Isolated, hidden, we need not suffer alone…

I’ve sat here staring at this screen for quite a long time.  Uncertain about what might be helpful in this “novel” time.  I am fortunate – I am in my home, with some of my animal companions, have enough food and warmth, and my greatest possession – the gift of friends.  I worry deeply about those of us who are not in such fortunate situations.  The people in the psychiatric hospitals, the prisons, nursing homes, group homes – all places that people who live with self-injury are housed, how are you?  You who may not feel understood.  Who may not be understood.

I have also been bearing witness to the stories of those in the health care facilities, from nurses and respiratory therapists, doctors and janitorial workers, doing their best to serve others while worried about their own futures.  And I realized that all these people, in all of these places… there is a common ground between some of them.

The general perception about people who live with Self-Directed Violence (SDV) is that we are severely psychiatrically ill, incompetent, potentially dangerous or, using mainstream language “cray cray.”  In the nearly two decades that I published the newsletter The Cutting Edge: A Newsletter for People Living With Self-Inflicted Violence, I had the profound privilege to listen to people from around the world.  They told us, the readers, their stories and their pain.  We found in each other a safe place to be heard, to be understood.  Perhaps that is the most powerful ground of healing, being understood, learning we are not alone.  It has been for me.

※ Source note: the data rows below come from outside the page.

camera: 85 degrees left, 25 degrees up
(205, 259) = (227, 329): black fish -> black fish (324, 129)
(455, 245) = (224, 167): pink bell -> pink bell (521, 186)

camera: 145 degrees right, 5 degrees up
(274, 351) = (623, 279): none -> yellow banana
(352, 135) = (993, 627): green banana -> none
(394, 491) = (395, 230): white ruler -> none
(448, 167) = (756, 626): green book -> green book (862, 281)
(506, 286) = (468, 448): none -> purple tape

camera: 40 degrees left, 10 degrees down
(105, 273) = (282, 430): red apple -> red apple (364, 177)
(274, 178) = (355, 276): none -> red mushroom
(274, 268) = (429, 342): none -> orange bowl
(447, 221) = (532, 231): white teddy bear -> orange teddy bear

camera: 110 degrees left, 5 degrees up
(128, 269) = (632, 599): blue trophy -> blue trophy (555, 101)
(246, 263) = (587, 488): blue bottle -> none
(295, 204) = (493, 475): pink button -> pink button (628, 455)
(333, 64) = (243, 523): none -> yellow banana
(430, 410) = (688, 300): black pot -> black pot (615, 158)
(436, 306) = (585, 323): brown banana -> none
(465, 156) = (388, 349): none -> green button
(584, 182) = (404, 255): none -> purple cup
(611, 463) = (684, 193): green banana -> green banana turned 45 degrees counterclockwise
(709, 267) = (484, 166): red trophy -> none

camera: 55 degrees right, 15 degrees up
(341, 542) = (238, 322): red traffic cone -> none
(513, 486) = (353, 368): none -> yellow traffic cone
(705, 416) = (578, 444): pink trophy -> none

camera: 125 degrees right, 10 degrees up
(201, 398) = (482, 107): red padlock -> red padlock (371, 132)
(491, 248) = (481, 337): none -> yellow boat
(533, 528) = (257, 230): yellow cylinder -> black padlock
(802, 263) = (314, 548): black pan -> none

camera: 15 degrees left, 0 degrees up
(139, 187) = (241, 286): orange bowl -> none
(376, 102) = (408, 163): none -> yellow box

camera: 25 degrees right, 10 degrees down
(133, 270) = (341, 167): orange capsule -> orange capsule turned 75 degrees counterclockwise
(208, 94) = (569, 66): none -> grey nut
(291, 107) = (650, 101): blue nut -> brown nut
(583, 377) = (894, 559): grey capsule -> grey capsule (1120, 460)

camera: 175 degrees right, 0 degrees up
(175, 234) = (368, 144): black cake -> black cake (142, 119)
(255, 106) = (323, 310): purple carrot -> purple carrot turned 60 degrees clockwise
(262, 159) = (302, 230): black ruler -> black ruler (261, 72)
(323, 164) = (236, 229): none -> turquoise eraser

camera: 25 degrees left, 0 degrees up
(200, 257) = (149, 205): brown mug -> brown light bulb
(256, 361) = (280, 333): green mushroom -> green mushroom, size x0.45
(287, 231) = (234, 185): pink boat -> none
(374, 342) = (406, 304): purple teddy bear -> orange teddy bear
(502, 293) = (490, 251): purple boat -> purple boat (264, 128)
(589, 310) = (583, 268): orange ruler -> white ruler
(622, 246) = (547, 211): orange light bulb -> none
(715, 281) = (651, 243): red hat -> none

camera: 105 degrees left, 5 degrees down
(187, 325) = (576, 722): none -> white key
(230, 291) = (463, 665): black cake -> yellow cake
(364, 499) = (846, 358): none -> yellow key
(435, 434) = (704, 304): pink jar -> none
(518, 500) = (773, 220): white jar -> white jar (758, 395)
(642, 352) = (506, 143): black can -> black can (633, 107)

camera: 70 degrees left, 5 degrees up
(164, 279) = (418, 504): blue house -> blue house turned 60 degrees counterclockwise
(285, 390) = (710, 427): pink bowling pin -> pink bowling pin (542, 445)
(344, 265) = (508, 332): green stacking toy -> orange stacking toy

Over the years some of the people shared more about who they are.  I learned so much more about people than I could have imagined.  I learned that the common denominator for people living with SDV is trauma.  Not gender, nor income or profession, not ability, race, or age.  The people who had survived their challenging moments with SDV were both prison inmates and correctional officers, people living behind the walls of psych hospitals as patients and the therapists who work there.  I met people who live on death row, on the back wards, and on the street.  I met firefighters and veterinarians and accountants and artists and athletes and teachers and doctors and nurses.  This group of ours is as diverse as any.  Our common ground is one of the ways, SDV, that we find useful to survive as we, hopefully, heal.

And I remembered a poem that I published years ago.  Today I thought a long while about the author, Amy.

Excellent and effective

An excellent worker –

The day flows by

smiling and productive

with co-workers –

The night falls

and with it the facade –

Terror, lost time, flashbacks –

Burning off the filth –

Cutting away the painful memories –

Beating the offending parts –

Whatever it takes

to find a moment of

Relief –

Until tomorrow comes –

And I begin again –

Amy

Amy is a nurse, an excellent one.  And I wonder how she is, in the midst of this unprecedented health care challenge.  I wonder if she knows that she is understood, that no matter whatever form of self-injury she needs, she is not crazy, nor broken.  I presume she is a compassionate healer.  I hope she has deep compassion for herself.  I hope that you have deep compassion for yourselves.  As for me?  I’m even finding some for me, too.  May we all be kind, to ourselves and each other.